Precision Loss Prevention Tests

// Number() vs Decimal comparison
"9007199254740993.1234567"  Decimal preserves, Number() loses precision

// Cumulative calculations
"0.0000001" + "0.0000002" + "0.0000003"  Decimal = "0.0000006", Number() loses precision

6. Soroban Boundary Integration

Explicit Rounding Strategy

  • Contract Output: decimalToContractNumber() with ROUND_DOWN
  • Contract Input: contractNumberToDecimal() for precise storage
  • Fee Calculations: Always use Decimal, convert only at boundary

Precision Preservation

  • Before: Math.round(amount * DECIMALS_7) could lose precision
  • After: decimalToContractNumber() maintains exact precision
  • Verification: Tests confirm proper rounding behavior

7. Impact Assessment

Financial Accuracy

  • Fee Calculations: Now precise to 28 decimal places
  • Limit Checking: Accurate enforcement of deposit/withdrawal limits
  • Contract Integration: No precision loss at Soroban boundary

Security Improvements

  • Input Validation: Stricter format validation prevents malformed inputs
  • Precision Protection: Prevents fee manipulation through precision errors
  • Consistent Behavior: Uniform precision handling across all monetary operations

Performance Considerations

  • Decimal.js: Optimized for financial calculations
  • Memory Usage: Slight increase due to Decimal objects
  • CPU Impact: Minimal for typical transaction sizes

8. Migration Notes

Breaking Changes

  • Input Validation: Stricter validation may reject previously accepted inputs
  • Error Messages: New error format for invalid monetary strings
  • Precision: Some values may display differently (scientific notation)

Backward Compatibility

  • API Format: Same JSON request/response structure
  • Database: No schema changes required
  • Contracts: Same interface, improved precision

9. Verification Checklist

Decimal Library: Installed and configured
Utility Functions: Created and tested
Controller Updates: Mint and burn controllers migrated
Input Validation: Enhanced schemas implemented
Golden Tests: Large fractional inputs covered
Fee Tests: Boundary conditions verified
Soroban Integration: Explicit rounding confirmed
Precision Tests: Number() vs Decimal comparison
Error Handling: Descriptive validation errors

10. Future Considerations

Monitoring

  • Fee Accuracy: Monitor fee calculations in production
  • Validation Errors: Track rejected input patterns
  • Performance: Monitor Decimal.js impact on response times

Extensions

  • Other Controllers: Consider migrating remaining Number() usage
  • Additional Precisions: Support for different contract decimal places
  • Batch Operations: Optimize Decimal operations for bulk processing

Conclusion

The migration from Number() to Decimal for monetary calculations successfully addresses the precision loss issue.
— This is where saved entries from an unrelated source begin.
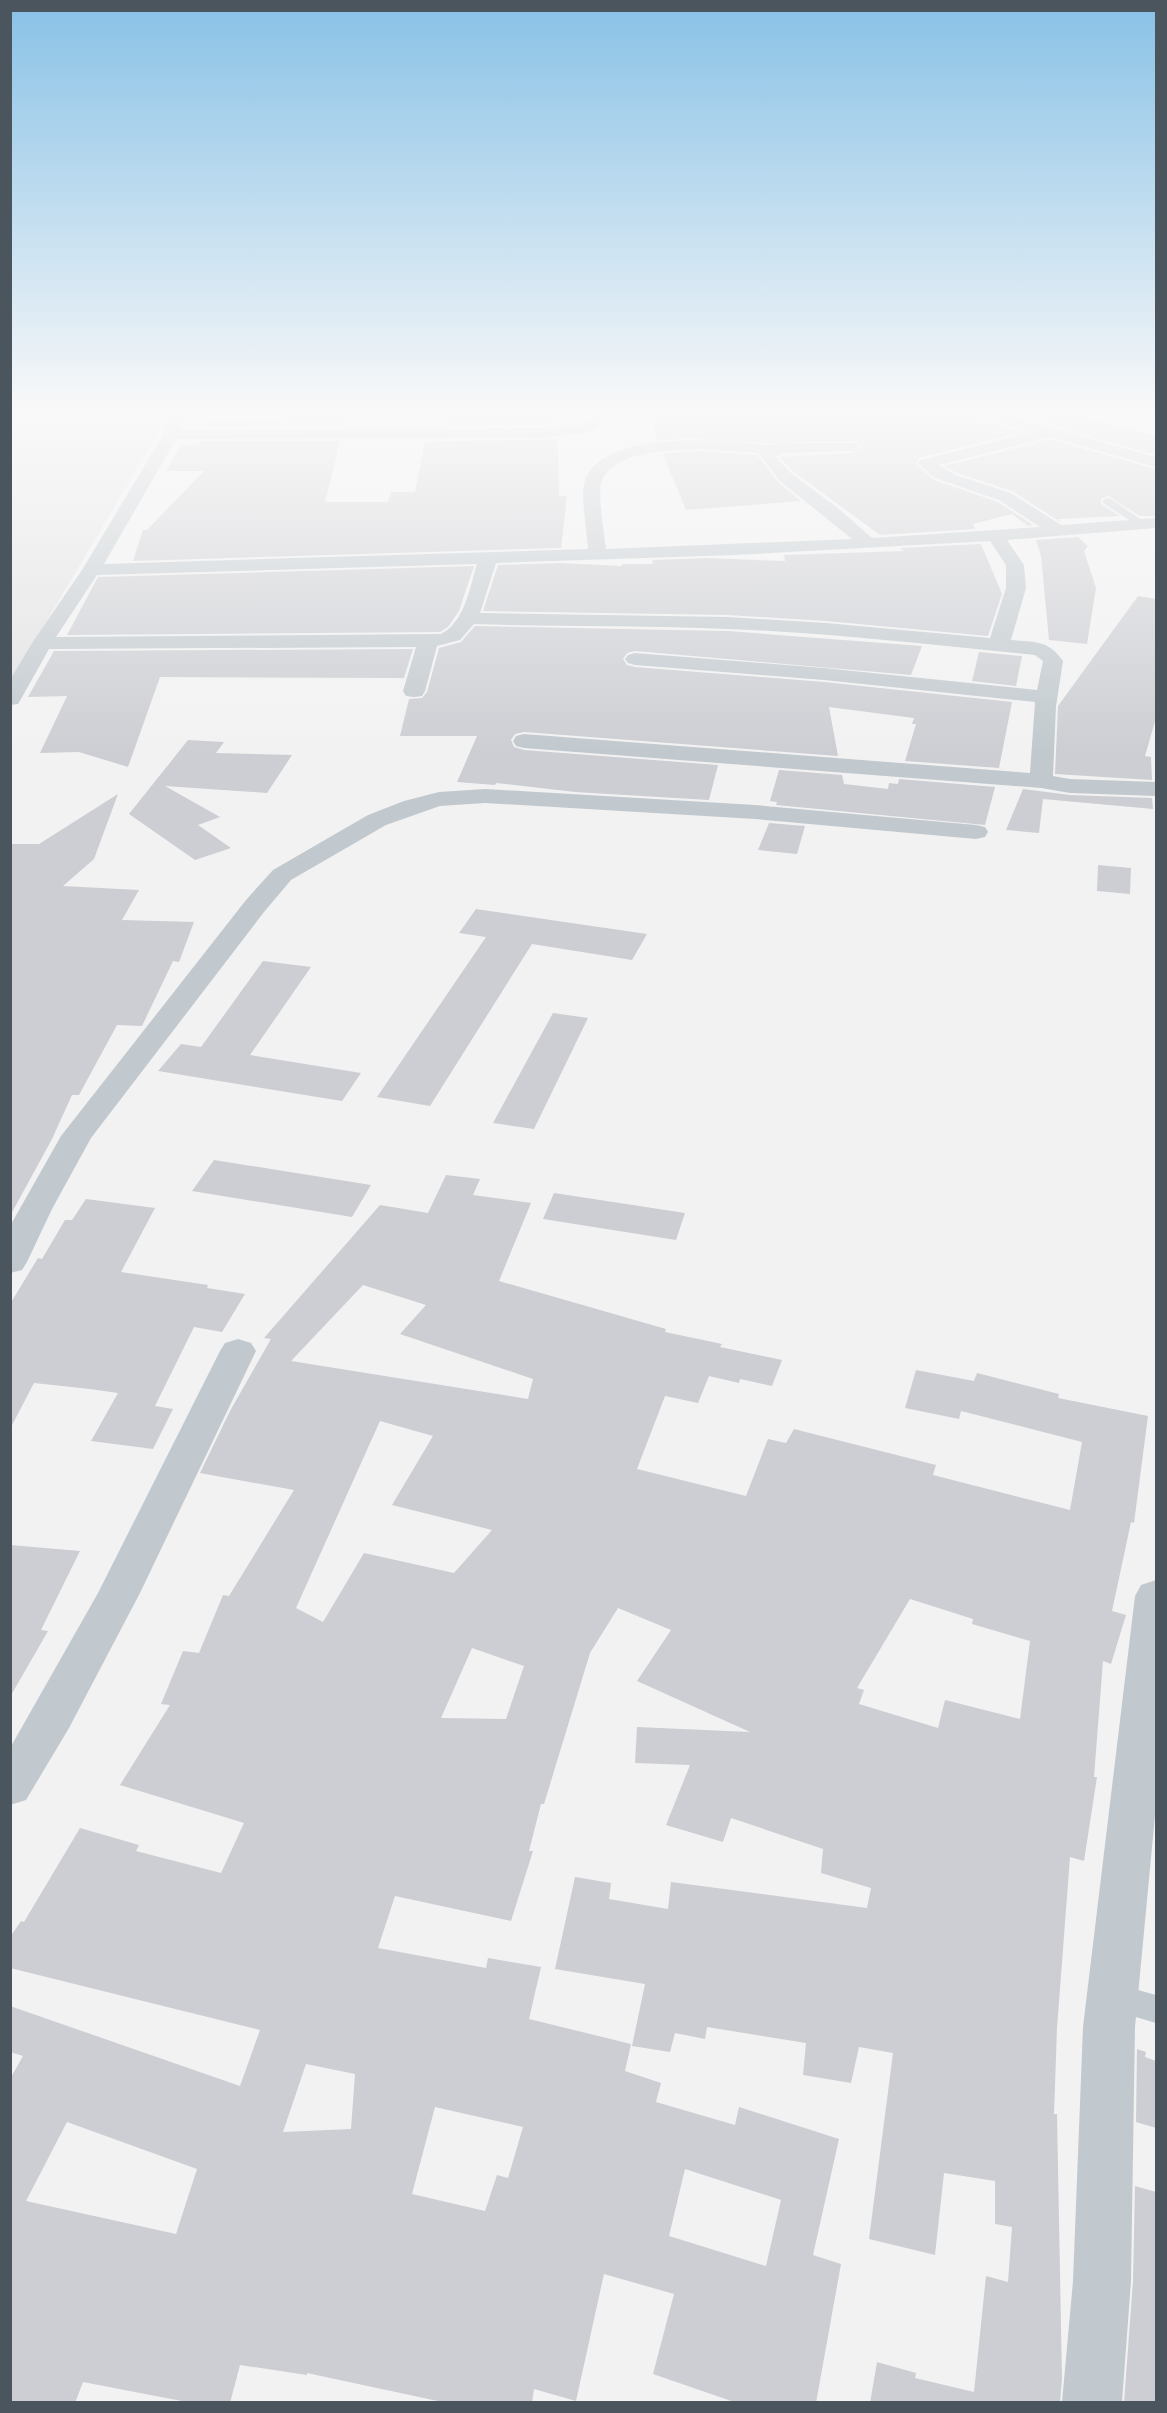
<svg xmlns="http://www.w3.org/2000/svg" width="1167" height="2413" viewBox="0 0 1167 2413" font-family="Karla,sans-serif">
  <rect width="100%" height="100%" fill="#f3f2f2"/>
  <path fill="#e4e3e3" d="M11 415H169L11 681Z"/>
  <path fill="#ccced3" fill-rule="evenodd" d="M286 415H345L343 426 206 427 209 419H284Z
    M444 415H557V425L443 426Z
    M655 415H978L982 420 1023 432 919 458 916 463 934 480 998 502 1033 525 1028 526 1012 514 973 524 975 529 880 535 794 472 779 457 852 453 861 447 857 441 768 443 690 438 657 440 654 432Z
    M1014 415H1076L1156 436V455Z
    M558 439 559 496H567L561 548 133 561 143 530H147L204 471H166L181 445H198L200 441H340L325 502H388L391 492H415L425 442Z
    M1050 439 1156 469V516H1140L1108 496 1101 499V504L1120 516 1058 519 1062 523 1012 491 957 473 944 466Z
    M701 451 757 455 778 482 801 501 686 510 663 454Z
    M1078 537 1088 546 1084 551 1096 588 1087 644 1049 640 1041 556 1036 540Z
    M981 544 1002 594 988 636 826 621 728 615 483 611 498 565 559 563 622 566V564H652L653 560 706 558 785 561 784 555 904 551 900 548Z
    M474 566 459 611 448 627 440 632 67 635 98 577Z
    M1138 596 1156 599V718L1145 756 1151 757 1152 780 1055 774 1058 706Z
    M475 626 728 631 922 646 911 675 635 651 627 653 623 659 627 665 635 667 824 682 1012 702 999 768 905 761 916 724H912L914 718 829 707 838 756 524 732 515 734 511 740 514 747 524 750 718 765 709 800 575 792 496 783 495 785 457 782 477 736H400L409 699 422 698 427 692 439 648 461 642Z
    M413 649 404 678 160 677 128 767 79 752 40 753 67 696 28 697 54 651Z
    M979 652 1022 656 1016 686 972 681Z
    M188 740 224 742 216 753 292 755 267 793 165 786 220 817 198 825 231 848 195 860 129 814Z
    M779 770 842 775 844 784 888 789 889 783 898 784 899 779 995 787 985 825 776 805 777 802 770 801Z
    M1023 789 1070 795 1152 798 1153 809 1043 799 1039 833 1006 830Z
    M118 794 94 859 63 886 139 890 122 920 194 922 179 962 173 961 142 1026 117 1025 79 1095H72L52 1139 10 1216V844H39Z
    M769 823 805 826 797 854 758 850Z
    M1098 865 1131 868 1130 894 1097 891Z
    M476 909 647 934 632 960 532 944 430 1106 377 1097 486 937 459 933Z
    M263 961 311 967 250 1055 361 1073 342 1101 158 1071 181 1044 201 1047Z
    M553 1013 588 1018 534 1129 493 1123Z
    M214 1160 371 1185 352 1217 192 1191Z
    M446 1175 480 1179 473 1195 531 1203 499 1281 666 1329 665 1332 722 1344 720 1347 782 1360 772 1386 740 1379 739 1383 709 1376 698 1403 665 1396 637 1469 746 1496 768 1439 786 1443 794 1429 936 1465 933 1475 1070 1510 1082 1442 961 1411 959 1419 905 1408 916 1370 974 1381 977 1373 1059 1394 1058 1398 1148 1416 1134 1523 1131 1522 1112 1611 1126 1615 1111 1664 1103 1661 1094 1777H1097L1084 1861 1070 1857 1057 2028 1054 2114H1057L1062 2379 1060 2403H870L877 2362 916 2373 915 2378 974 2392 986 2276 1008 2282 1012 2227 995 2224V2181L944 2173 935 2255 869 2239 893 2053 859 2047 851 2083 803 2075 806 2043 707 2027 705 2039 675 2033 670 2052 632 2046 645 1984 555 1969 575 1877 611 1883 609 1899 668 1909 671 1882 867 1908 871 1888 821 1873 823 1849 731 1818 723 1842 666 1825 690 1765 635 1763 637 1727 750 1732 637 1681 671 1630 618 1608 590 1653 544 1804H541L529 1851H533L511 1921 395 1896 378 1948 486 1968 488 1958 541 1967 529 2019 631 2044 625 2071 661 2083 656 2102 735 2125 739 2107 839 2139 813 2255 841 2264 816 2403H737L653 2374 674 2294 604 2274 576 2401 534 2389 532 2403H447L307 2373V2375L240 2365 230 2403H192L83 2382 75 2403H10V2079L23 2056 10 2052V2006L240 2086 260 2030 10 1968V1937L21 1921 24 1922 80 1828 139 1845 136 1851 221 1873 244 1823 120 1785 170 1705 161 1704 183 1651 199 1653 223 1595 229 1596 294 1490 200 1473 230 1411 271 1339 264 1338 380 1205 428 1213ZM363 1285 426 1305 400 1334 533 1379 528 1399 291 1361ZM380 1421 433 1436 392 1505 492 1530 454 1573 364 1553 323 1622 296 1608ZM910 1599 973 1619 972 1624 1030 1641 1020 1719 945 1700 938 1728 859 1704 864 1690 857 1688ZM472 1648 524 1666 506 1719 441 1718ZM306 2064 355 2074 351 2129 283 2132ZM435 2107 523 2127 508 2178 497 2175 485 2211 412 2194ZM67 2122 197 2169 176 2234 26 2201ZM685 2169 781 2200 766 2266 669 2236Z
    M554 1193 685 1213 676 1240 543 1219Z
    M86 1199 155 1208 121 1272 208 1285 207 1288 245 1294 222 1332 194 1327 155 1406 173 1409 153 1449 91 1441 118 1393 90 1389 34 1383 10 1429V1304L38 1258 42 1259 65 1220H72Z
    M10 1545 80 1551 41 1630 48 1631 10 1697Z
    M1137 2049 1146 2052 1145 2057 1156 2061V2128L1136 2122Z
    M1135 2186 1156 2192V2403H1124L1133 2281Z"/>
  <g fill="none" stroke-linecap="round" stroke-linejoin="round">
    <path fill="#c1c9ce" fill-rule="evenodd" d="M1107 498 1111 499 1146 523 1137 525 1103 503 1102 501Z
      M1113 1983 1156 1995V2023L1102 2007 1098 1997 1102 1987Z"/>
    <path fill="#c1c9ce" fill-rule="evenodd" d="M171 415H187L181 429 545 428 581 425 597 415H615L590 432 545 438 176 439 104 564 588 549C587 533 581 499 584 485 593 437 690 439 727 441 745 441 764 448 781 443H857L859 446 857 449 851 451 783 453 775 456 792 474 838 508 872 538 1040 527 999 500 935 478 918 463 920 460 1032 432 983 418 980 415H1005L1156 457V467L1050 437 938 465 956 475 1011 493 1061 525 1156 518V528L1007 540 1024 565 1026 588 1011 640C1035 642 1049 640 1063 661L1056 706 1053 776 1070 779 1156 782V796L1070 793 1041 788 524 748 516 746 513 741 516 736 524 734 1030 773 1035 702 824 680 635 665 628 663 625 659 628 655 635 653 824 668 1037 690 1043 661 1035 655C933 645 830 633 728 629 643 625 558 627 474 624L460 640 437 646 425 691 422 696 414 697 406 696 403 691 416 647 49 649 21 699 18 704 10 705V680L32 643 82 570 163 435ZM701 449 758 453 780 481 852 539 606 549C604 534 598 496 601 484 610 450 673 450 701 449ZM990 541 1006 565V588L990 638 826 623 728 617 480 613 496 563 735 555ZM477 564C470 586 465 622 441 634L56 637 97 575Z
      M485 789 755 805 976 825 985 827 988 832 985 837 976 839 755 819 485 803 440 806 386 825 291 880 264 912 91 1138 52 1209 27 1262 22 1270 10 1273V1226L61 1136 246 900 273 870 368 815 404 801 439 792Z
      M238 1339 251 1343 256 1351 140 1593 69 1728 26 1800 10 1805V1748L98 1593 220 1351 225 1343Z
      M1156 1580V1805L1135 2027 1131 2281 1122 2402H1062L1073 2281 1083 2027 1135 1596 1141 1585Z"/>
  </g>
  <linearGradient id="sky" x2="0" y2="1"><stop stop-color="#88c1e6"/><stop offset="0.55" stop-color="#faf9f9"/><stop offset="1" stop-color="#faf9f9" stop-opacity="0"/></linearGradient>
  <rect width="1167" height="753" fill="url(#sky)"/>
  <rect width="1167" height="2413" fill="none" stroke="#4b555d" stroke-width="24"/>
</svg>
The implementation provides:

  1. Exact Precision: Full preservation of monetary values
  2. Explicit Rounding: Controlled behavior at contract boundaries
  3. Comprehensive Testing: Golden tests verify edge cases
  4. Enhanced Validation: Stricter input validation prevents errors
  5. Future-Proof: Scalable for additional precision requirements

This fix ensures financial accuracy and prevents fee/limit skewing due to precision loss, meeting the acceptance criteria for the high-severity monetary precision issue.